-------- Provided passage --------
Within this subprogram, an upper threshold can be set for incoming
data. When the data meets or exceeds the threshold, the program
takes two actions: 1. begins counting the amount of time that
passes until the threshold is met or exceeded again; 2. Based on
this first action, the program will determine a pitch (frequency in
Hertz) to sustain and the speed with which it will enact a
glissando between this pitch and the previous sounding pitch (the
program loads with a default pitch to begin with). If the time
interval between met or exceeded thresholds is short (i.e. 50
msecs) the glissando will be fast, and the goal pitch to which the
glissando moves will be relatively far from the pitch at the
beginning of the glissando (i.e. the pitch interval will be
large--two octaves up or down for example). If the time interval
between met or exceeded threshold is long (i.e. 1500 msecs) the
glissando will be slow, and the goal pitch to which the glissando
moves will be relatively close to the pitch at the beginning of the
glissando (i.e. the pitch interval will be small--a major second up
or down for example). The general way in which the subprogram
determines "fast" and "slow" intervals of time is directly affected
by a global tempo setting in another area of the program.
--------
◆ **Task list**
1. Rewrite the paragraph of the subprogram description that begins "Within this subprogram" as a short bulleted list that keeps its main facts.
2. Using the subprogram description, explain what decides whether a glissando is fast and covers a large pitch interval or slow and covers a small one.
3. In the subprogram description, what does the program begin counting when incoming data meets or exceeds the threshold?
The data after this point has no connection to the subprogram description.
-------- Material provided --------
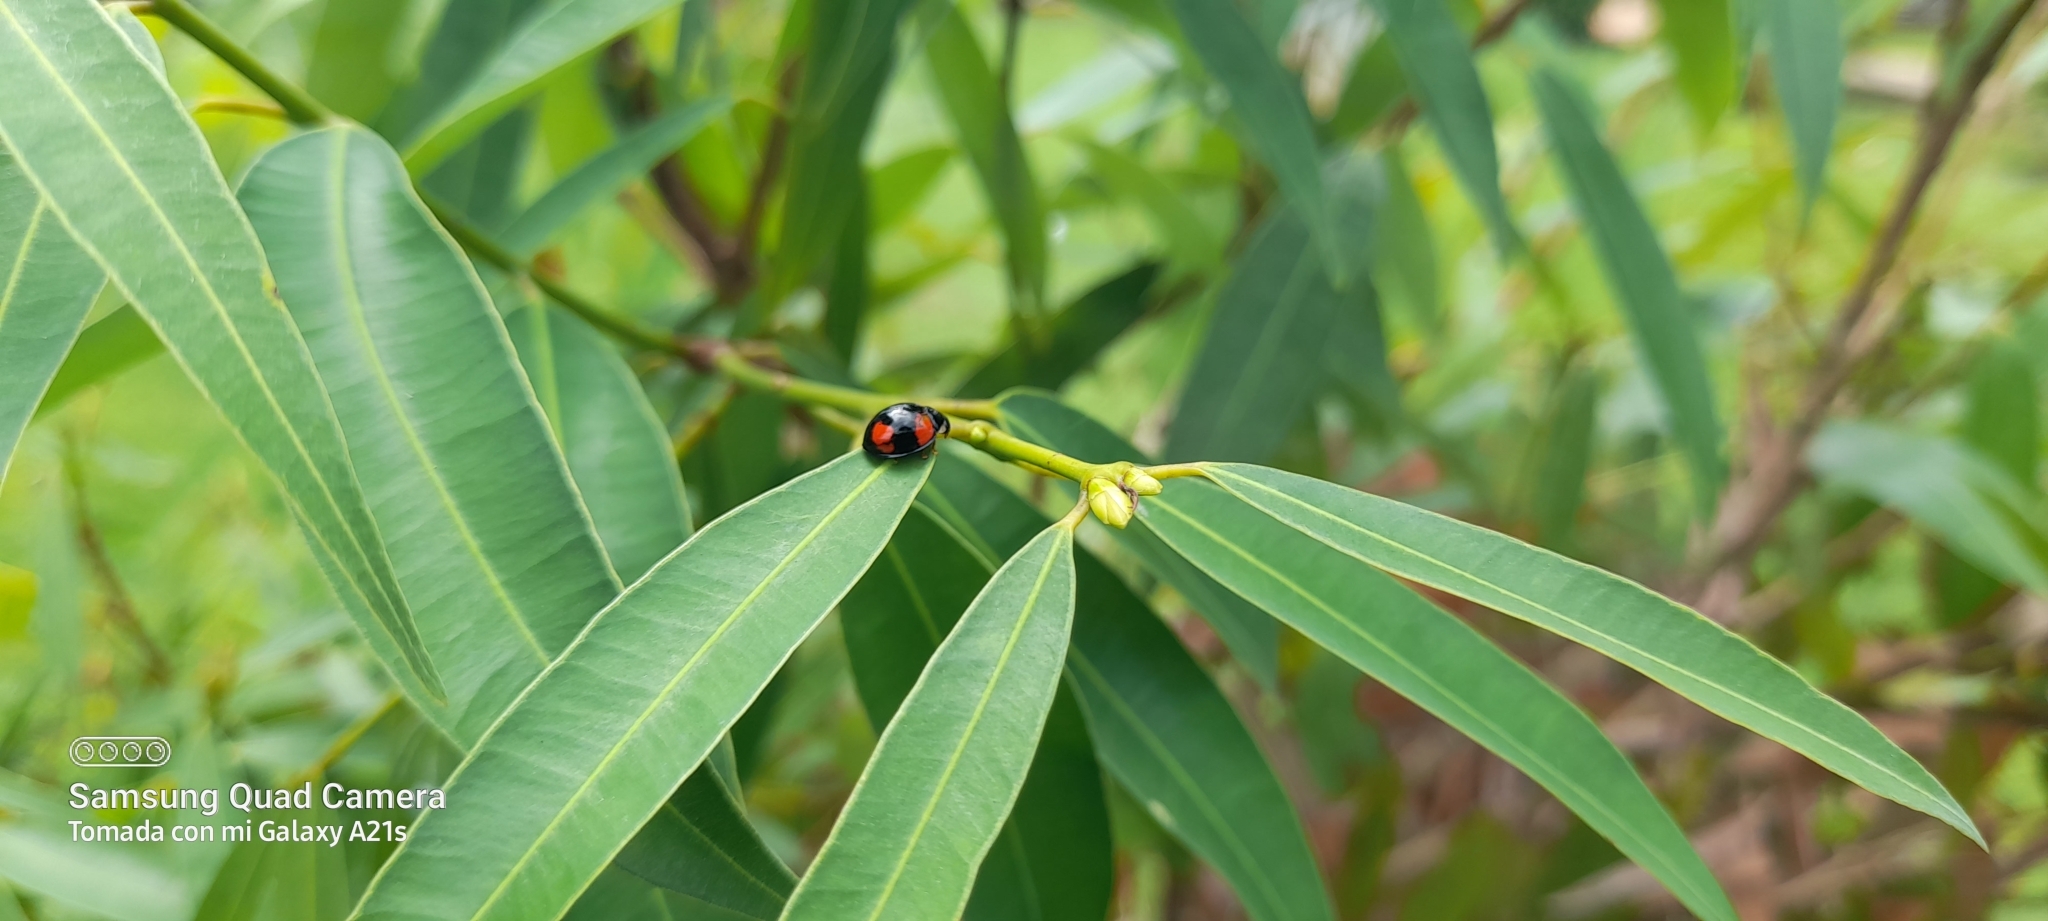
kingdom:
--------
◆ **The solutions**
1.
- An upper threshold can be set for incoming data.
- When the data meets or exceeds the threshold, the program starts timing until the threshold is met or exceeded again.
- From that time, it picks a pitch (in Hertz) to sustain and how fast to glide (glissando) to it from the previous pitch. The program starts with a default pitch.
- A short interval (e.g., 50 msecs) gives a fast glissando to a distant pitch, such as two octaves up or down.
- A long interval (e.g., 1500 msecs) gives a slow glissando to a nearby pitch, such as a major second up or down.
- What counts as "fast" or "slow" time depends on a global tempo setting elsewhere in the program.

2. It depends on the time between one meeting or exceeding of the threshold and the next. A short interval produces a fast glissando to a distant pitch, and a long interval produces a slow glissando to a nearby pitch. What counts as a short or long interval is directly affected by a global tempo setting in another area of the program.

3. It counts the time that passes until the threshold is met or exceeded again.